非正規だから見下す?雇用形態ハラの実態

「非正規だからと見下されるのがつらい…」
職場では、正社員と非正規雇用の従業員が一緒に働くことも珍しくありません。しかし、雇用形態の違いを理由に、仕事の扱いや人としての尊重まで変えてしまうケースがあります。
「パートだから責任はない」「アルバイトだから意見を言う立場ではない」など、雇用形態を理由にした決めつけが続けば、職場で孤立してしまうこともあります。
本記事では、非正規雇用という立場を理由にした見下しや不当な扱いが、なぜ問題になるのか、具体的な事例と対処の考え方を解説します。
「非正規だから」で扱いを変えるのはなぜ問題なのか
パートやアルバイトなど、雇用形態によって担当する仕事や契約上の条件が異なること自体は珍しくありません。
🔑 ワンポイント
問題なのは、雇用形態の違いを理由に、必要以上に相手を低く扱うことです。
たとえば、正社員には意見を求めるのに、非正規の従業員には「あなたはパートだから」と発言を認めないような対応です。

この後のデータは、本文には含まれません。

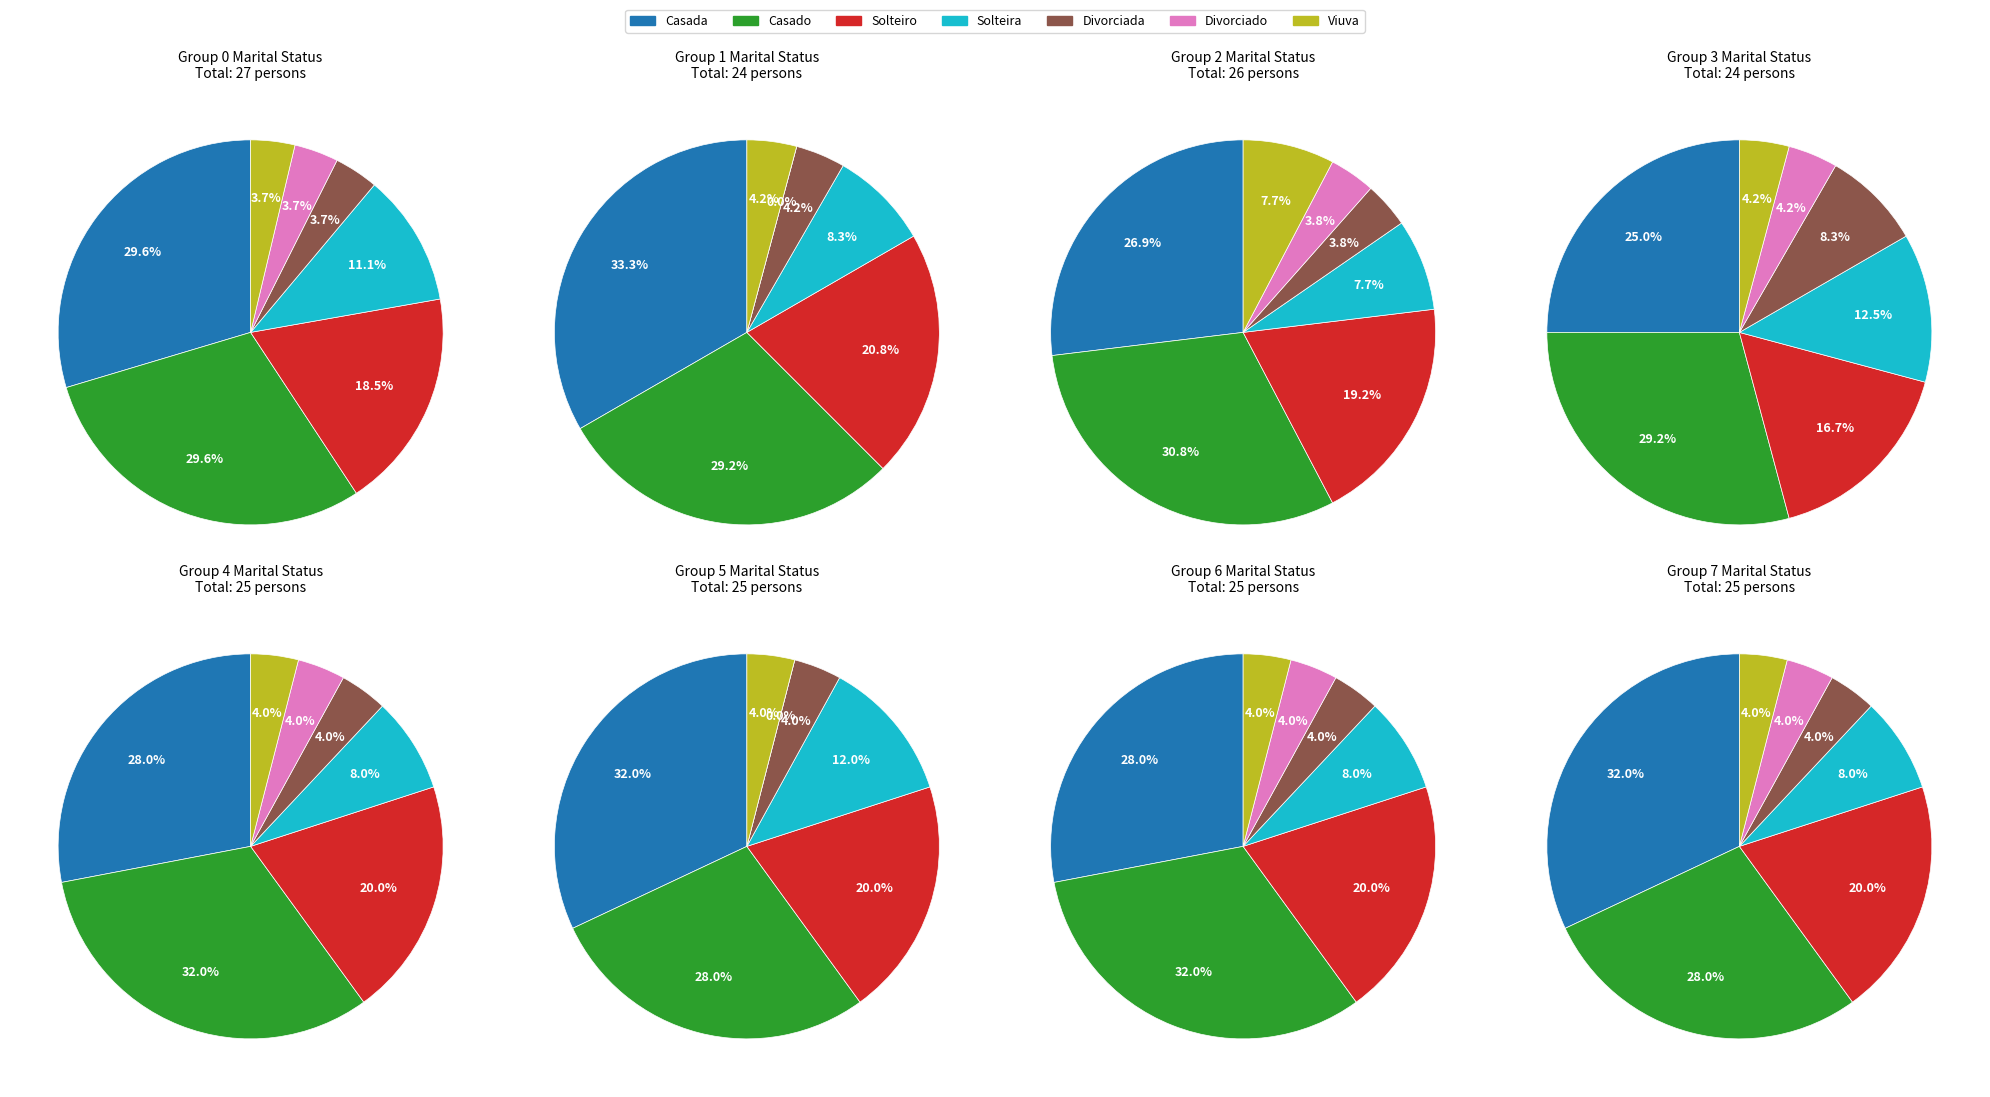

To the nearest percent, what is the average slice percentage?

14%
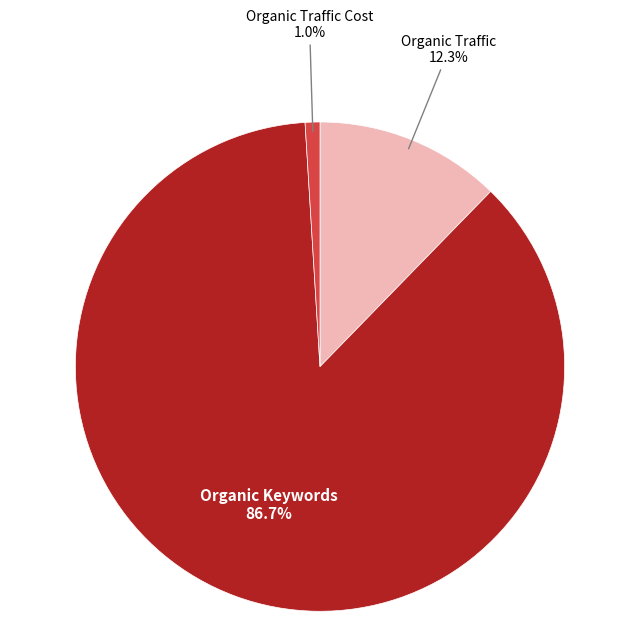

How many slices are in this pie chart?

3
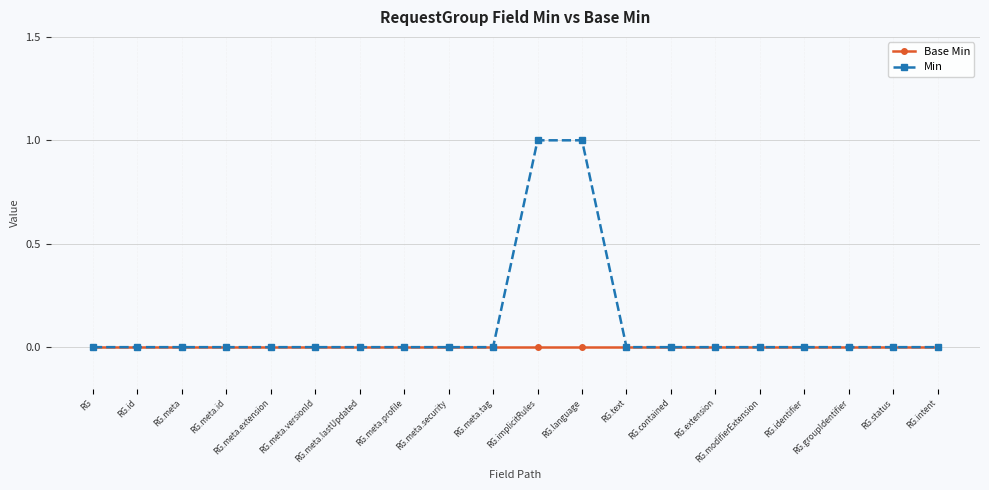

What is the sum of all Min values?

2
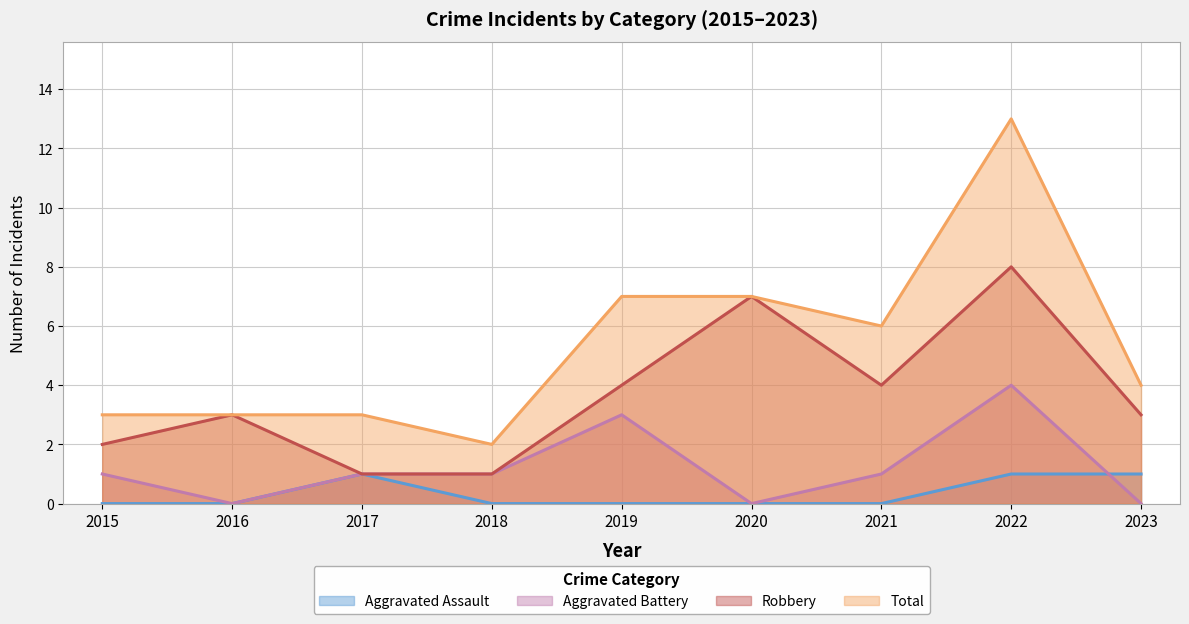

True or false: Aggravated Assault and Total intersect in this chart.

False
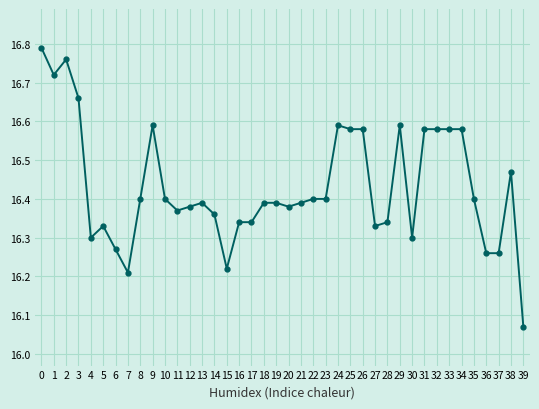

The chart shows a value of 16.3 at 5. True or false?

True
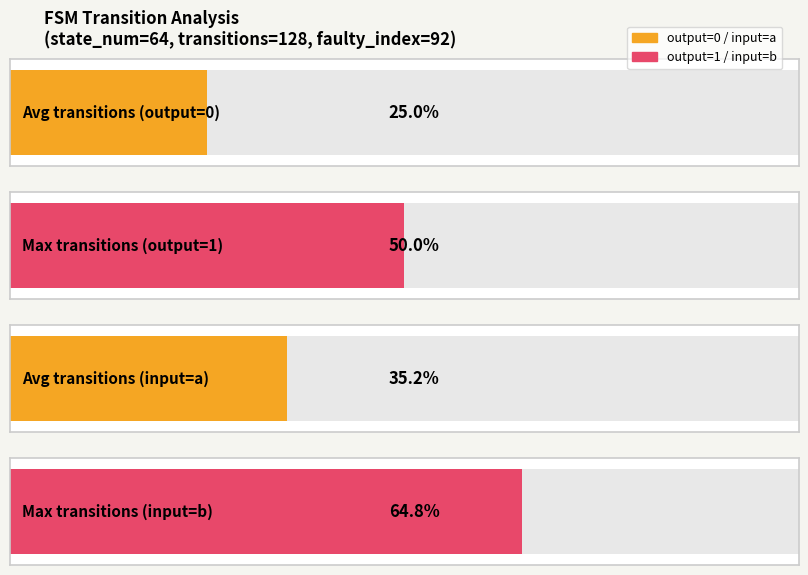

How many data points does each series have?

4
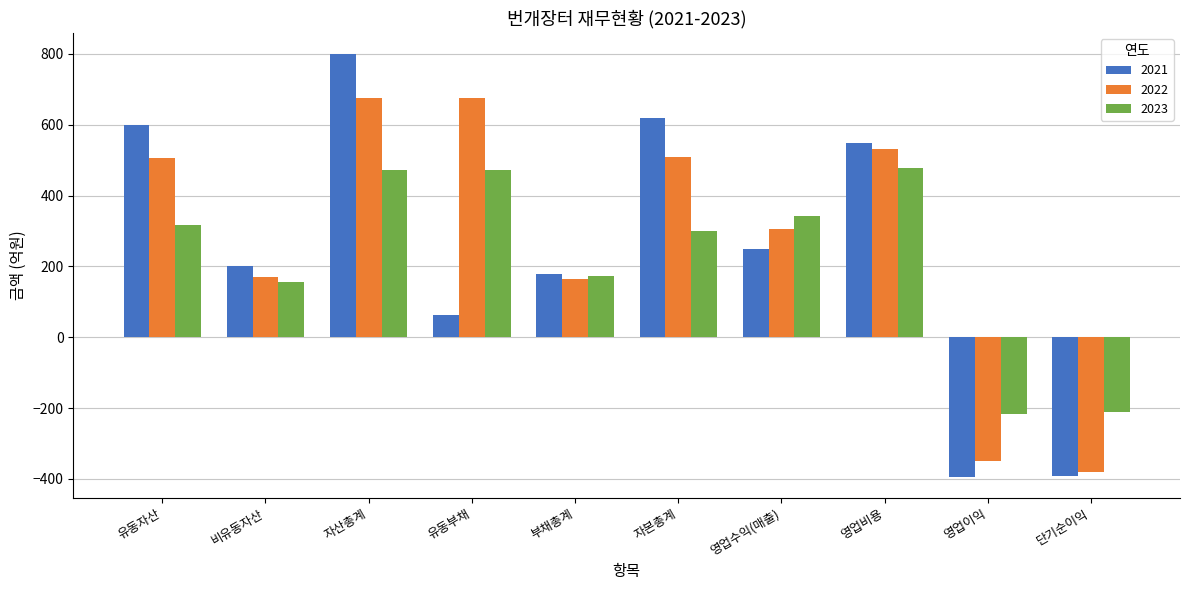

Is the value of 2022 at 비유동자산 greater than the value of 2021 at 자산총계?

No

また、仕事上のミスを注意する場面でも、雇用形態を持ち出して人格まで否定する発言をすれば、単なる業務上の指導とは性質が変わってきます。
大切なのは、契約上の立場と、職場で働く一人の人として尊重されることを分けて考えることです。
こんな言動は要注意!雇用形態ハラの具体例
雇用形態を理由にした嫌がらせは、露骨な言葉だけとは限りません。
- 発言を無視する ⇒ 「非正規だから」と意見を聞かない
- 仕事を一方的に外す ⇒ 能力ではなく雇用形態だけで判断する
- 人格を否定する ⇒ 「パートだから」と人として低く扱う
🌈 ちょっと一息
担当業務や責任の範囲が違うことと、相手を見下したり尊厳を傷つけたりすることは別問題です。
たとえば、契約上の業務範囲を超える仕事を任せないことには、業務上の理由がある場合もあります。
一方で、「非正規だから何を言ってもいい」「正社員より下の立場だ」といった考えから、必要以上に侮辱したり仲間外れにしたりする行為には注意が必要です。
「立場が弱いから」と我慢しないための3つの対応
雇用形態を理由に不当な扱いを受けていると感じたら、感情だけで相手とぶつかるのではなく、まず事実を整理しましょう。
- 言動を記録する ⇒ 日時や発言を具体的に残す
- 扱いを比較する ⇒ 他の従業員との違いを整理する
- 相談する ⇒ 会社の窓口などへ事実を伝える
🔑 ワンポイント
「非正規だから仕方ない」と決めつけず、何が起きたのかを具体的な事実として整理することが大切です。
特に、繰り返し同じような扱いを受けている場合は、いつ、どこで、誰から、何を言われたのかを記録しておきましょう。
会社に相談するときも、「見下されている気がする」とだけ伝えるより、具体的な発言や行為を示したほうが状況を伝えやすくなります。
まとめ:雇用形態を理由に自分を低く見ない
パートやアルバイトなど、非正規雇用で働いていること自体が、職場で人として低く扱われる理由になるわけではありません。
この記事のポイント
- 雇用形態の違い ⇒ 契約上の役割や条件の違い
- 問題となる扱い ⇒ 雇用形態を理由にした見下しや人格否定
- 自分を守る方法 ⇒ 言動を記録して具体的に相談する
仕事内容や責任の範囲が違うことはあっても、それを理由に尊厳まで奪われていいわけではありません。
「非正規だから仕方ない」と我慢し続ける必要はありません。雇用形態と人としての価値を切り分けて考え、不当な扱いを受けたときは事実を記録して自分を守りましょう。